Friends describe the man killed by an Islamist as an even-tempered character. It was not his style to pour oil on the fire.
Memorial: In front of the school where Samuel Paty worked Photo: Michel Euler/ap
In Conflans-Sainte-Honorine, about a thousand students gathered with their parents, colleagues, some representatives of the authorities and other fellow citizens the morning after the murder of a history teacher at the local middle school. They laid flowers at the scene of the crime. Some of the young people reportedly saw on their Snapchat groups the macabre picture the assassin had published of the decapitated victim on Twitter.
Signs read "JeSuisSamuel." It is more than understandable that the solidarity slogan "Je suis Charlie" (I am Charlie) is thus linked to the terrorist attack on the satirical newspaper Charlie Hebdo: The 47-year-old teacher Samuel Paty became the target of a terrorist attack on Friday because he had shown two Mohammed cartoons that had previously appeared in the Paris satirical newspaper as part of his lessons.
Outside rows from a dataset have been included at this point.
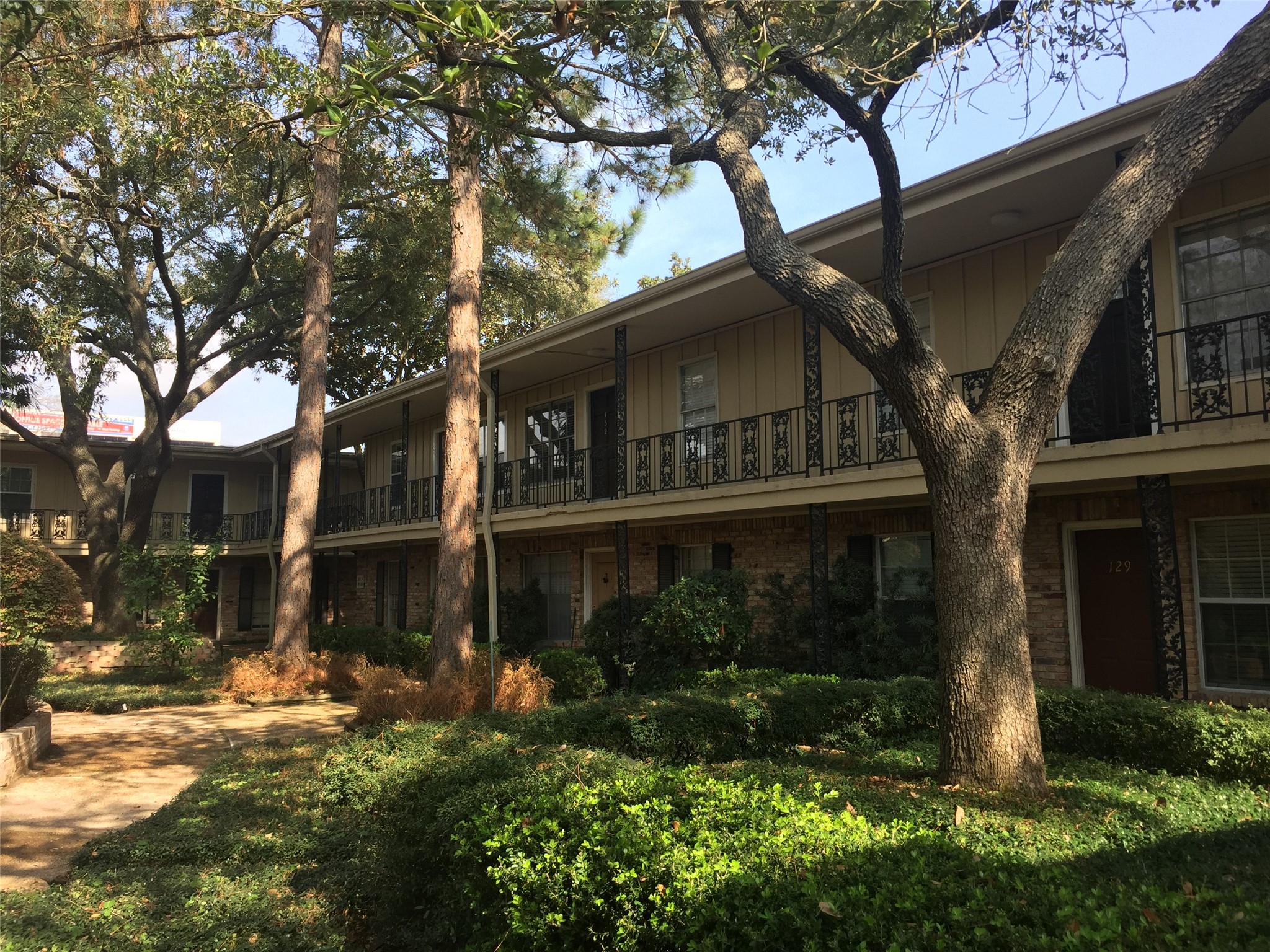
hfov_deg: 61.7
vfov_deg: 48.2
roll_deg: +0.2
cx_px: 635
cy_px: 476
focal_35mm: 29
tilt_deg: +5.9
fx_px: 1064
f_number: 2.2
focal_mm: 4.15
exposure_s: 1/412
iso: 32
In doing so, he was merely following the curriculum, like thousands of others in the French school system, and explaining to his students what freedom of expression means in France – even if this disturbs some people. The fact that a fellow citizen, who is in himself completely ordinary, was murdered in a bestial way for this reason is all the more frightening.
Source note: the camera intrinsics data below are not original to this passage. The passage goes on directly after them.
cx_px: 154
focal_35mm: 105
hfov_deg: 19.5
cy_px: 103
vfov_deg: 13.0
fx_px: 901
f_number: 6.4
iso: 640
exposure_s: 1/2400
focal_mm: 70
A black and white photo of the victim has been in the newspapers since Saturday: An athletic man looking into the distance through sunglasses and with a serious expression. A former colleague of Samuel Paty, from the time when he still lived in Lyon, published this picture on the Internet. Like others who met him in the teaching profession, a former colleague says that Paty understood his profession as a vocation and was convinced that education could change people.
Former students confirm this in the media. They respectfully call him "Monsieur Paty," saying he was a rather reserved, never provocative teacher and person. "I knew him as a class teacher from meetings with parents. His remarks were always balanced, he never spoke to say nothing. It was not his style to pour oil on the fire when there were disagreements," reports Myriam Moire, who had met him several times as a member of the parents’ association FCPE.
Teaching in a quiet suburb
After his studies in Lyon and first posts in the Paris region, Paty joined the Bois d’Aulne (in German: Erlenwald) secondary school in Conflans-Sainte-Honorine five years ago as a history and geography teacher. This suburb at the confluence of the Seine and Oise rivers in northwest Paris is home to a mixed population living in terraced houses or single-family homes. However, the place cannot be compared to one of the "banlieue ghettos" with an almost homogeneous population of immigrant families, such as exist in other zones outside Paris.
With his partner, from whom he had been recently separated, he moved into an apartment in the quiet Grillon quarter of Eragny. Their son together is 5 years old. "I still see him coming home with his son with the groceries. He was a nice and quiet person who said hello to everyone, but was a little shy. He looked younger," a neighbor is quoted as saying by Le Parisien. Paty played tennis regularly, he trained at the local club three times a week.
That he could be considered an enemy by Islamist fanatics with this life and his way of practicing his profession is something that none of his private and professional acquaintances understand. The polemic over a lesson on freedom of expression remained incomprehensible even to him. A student told the Journal du Manche: "For several days, he lowered his head in the corridors. They said he was Islamophobic and racist, but I don’t think that was true." But the rumor, spitefully fueled on the Internet, penetrated as far as Evreux, Normandy, where a young Chechen lived.